Oxford Bibliographies provide a range of search features. Researchers can browse bibliographies in each subject collection by an alphabetical title listing or search across subject collections via the single search box at the top of each page or through the advanced search. The advanced search options also allow researchers to limit searches to specific types of citations, for example primary documents or multimedia sources.
From the main page of a subject collection, you can browse bibliographies by title, or you can search for bibliography topics using the search bar at the top.
Researchers who are new to a field and are looking for key sources to start their research will find these bibliographies to be useful.
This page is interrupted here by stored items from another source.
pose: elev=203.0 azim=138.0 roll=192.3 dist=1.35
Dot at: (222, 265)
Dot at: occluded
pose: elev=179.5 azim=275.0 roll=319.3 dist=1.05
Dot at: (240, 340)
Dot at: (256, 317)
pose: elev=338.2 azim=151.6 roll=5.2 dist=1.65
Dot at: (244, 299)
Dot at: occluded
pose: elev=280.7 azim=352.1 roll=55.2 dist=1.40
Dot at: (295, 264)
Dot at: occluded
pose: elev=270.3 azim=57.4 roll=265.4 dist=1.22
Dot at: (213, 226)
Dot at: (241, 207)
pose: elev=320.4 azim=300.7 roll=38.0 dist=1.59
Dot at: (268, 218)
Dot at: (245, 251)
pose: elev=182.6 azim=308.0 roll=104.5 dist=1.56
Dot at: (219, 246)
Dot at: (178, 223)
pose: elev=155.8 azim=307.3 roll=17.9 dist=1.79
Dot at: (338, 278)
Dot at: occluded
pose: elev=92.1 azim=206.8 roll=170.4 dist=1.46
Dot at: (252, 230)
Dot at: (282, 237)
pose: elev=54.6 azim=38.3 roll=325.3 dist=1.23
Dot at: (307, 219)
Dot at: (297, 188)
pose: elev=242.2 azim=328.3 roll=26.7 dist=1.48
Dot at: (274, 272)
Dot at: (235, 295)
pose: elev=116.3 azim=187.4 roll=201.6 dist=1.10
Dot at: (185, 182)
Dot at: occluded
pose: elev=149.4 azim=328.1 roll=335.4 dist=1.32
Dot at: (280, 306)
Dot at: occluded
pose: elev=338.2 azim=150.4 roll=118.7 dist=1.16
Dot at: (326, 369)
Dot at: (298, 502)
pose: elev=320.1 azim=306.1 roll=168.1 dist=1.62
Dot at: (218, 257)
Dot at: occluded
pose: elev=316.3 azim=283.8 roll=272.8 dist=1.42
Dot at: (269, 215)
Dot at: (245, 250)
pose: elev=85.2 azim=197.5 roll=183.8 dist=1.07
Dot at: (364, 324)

aggregates research related to online marketing and e-commerce by drawing data from over 4,000 sources, including companies, research firms, consulting companies, universities and government agencies. Although the marketing and e-commerce focus of this database may not seem relevant to research agendas at John Jay, students and professors may be interested in the Internet and mobile adoption data made available by eMarketer. The database provides forecasts up to 2019 for topics such as the number of mobile phone users, broadband households and Internet users in different countries. Other topics include social media usage by specific groups such as millennials in the United States, the number of mobile phone users by race and ethnicity, as well as data about digital privacy and security. Search results can be filtered by format and source types such as charts, reports and industry articles.
The image on the right is a chart from eMarketer illustrating the demographic profile of mobile phone owners in Peru, 2013. Charts can be emailed and downloaded as a PDF, JPEG or Excel file.